= Quaquaversal tiling =

Non-periodic tiling of space by prisms

The substitution rule for the quaquaversal tiling.

In geometry, the quaquaversal tiling is a nonperiodic tiling of Euclidean 3-space introduced by John Conway and Charles Radin. It is analogous to the pinwheel tiling in 2 dimensions having tile orientations that are dense in SO(3). The basic solid tiles are 30-60-90 triangular prisms arranged in a pattern such that some copies are rotated by π/3, and some are rotated by π/2 in a perpendicular direction.

They construct the group G(p,q) given by a rotation of 2π/p and a perpendicular rotation by 2π/q; the orientations in the quaquaversal tiling are given by G(6,4). G(p,1) are cyclic groups, G(p,2) are dihedral groups, G(4,4) is the octahedral group, and all other G(p,q) are infinite and dense in SO(3); if p and q are odd and ≥3, then G(p,q) is a free group.

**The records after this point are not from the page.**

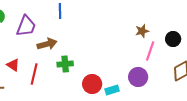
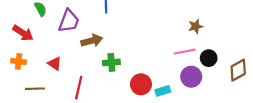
black circle: (173, 39) -> (209, 58), moved
pink line: (150, 51) -> (185, 52), moved, turned 60
red line: (34, 74) -> (79, 88), moved

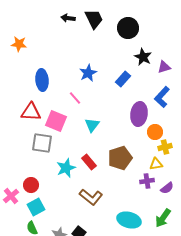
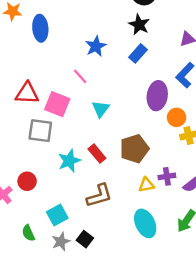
black star: (143, 57) -> (139, 25), moved
blue ellipse: (42, 80) -> (40, 28), moved
yellow triangle: (156, 164) -> (146, 185), moved
brown L-shape: (91, 197) -> (99, 196), turned -55
cyan square: (36, 207) -> (57, 215), moved
cyan ellipse: (129, 220) -> (145, 223), turned 50

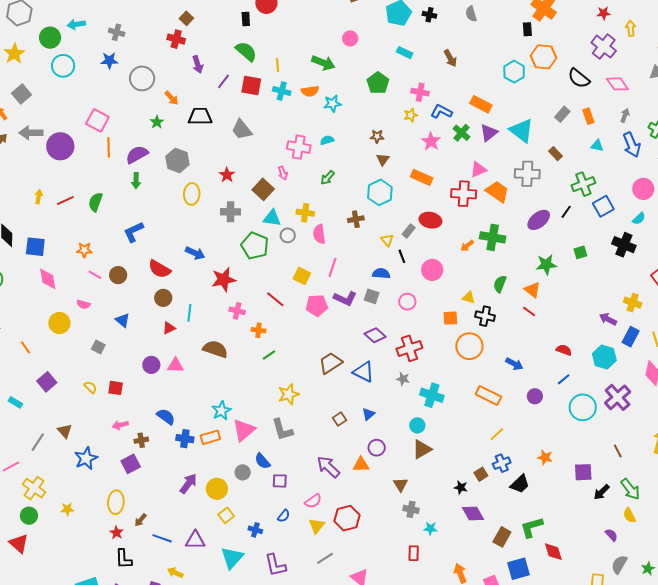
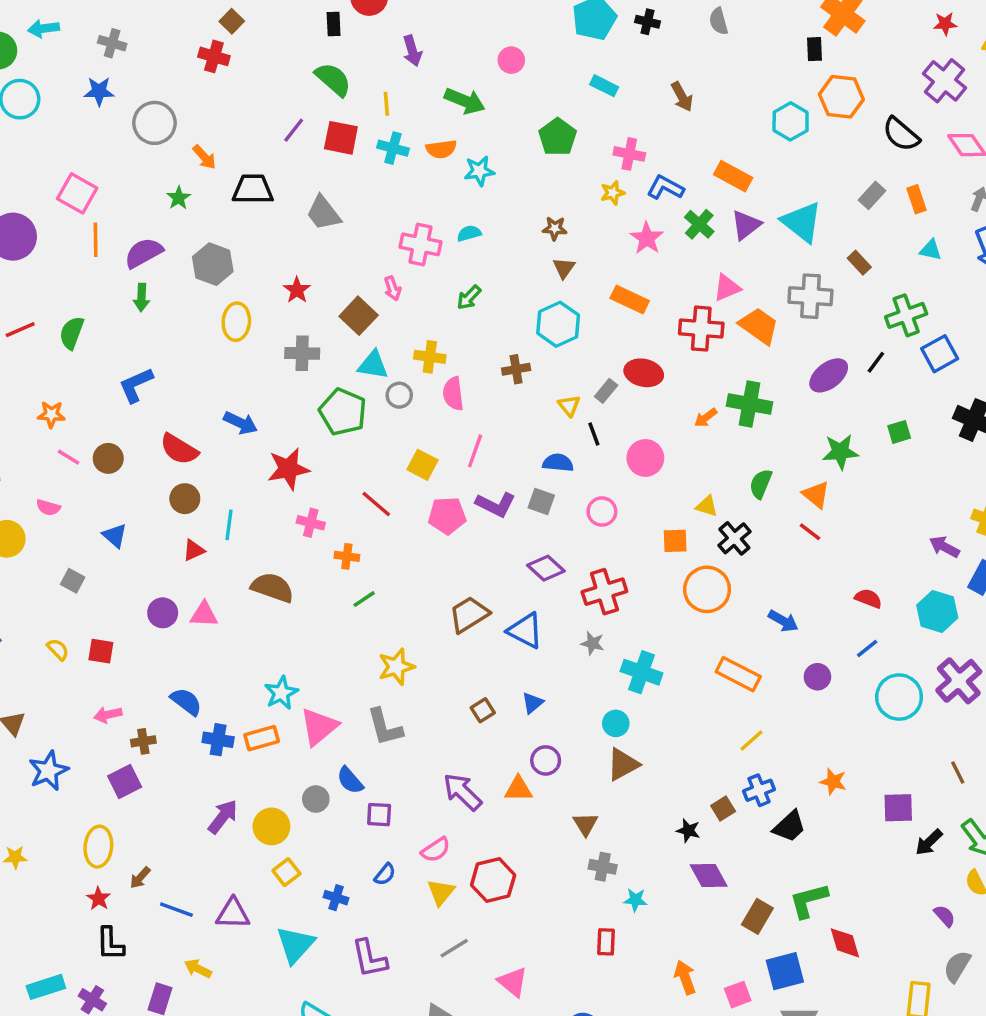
purple arrow: (198, 64) -> (412, 51), moved
black cross: (485, 316) -> (734, 538), turned 36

Radin and Lorenzo Sadun constructed similar honeycombs based on a tiling related to the Penrose tilings and the pinwheel tiling; the former has orientations in G(10,4), and the latter has orientations in G(p,4) with the irrational rotation 2π/p = arctan(1/2). They show that G(p,4) is dense in SO(3) for the aforementioned value of p, and whenever cos(2π/p) is transcendental.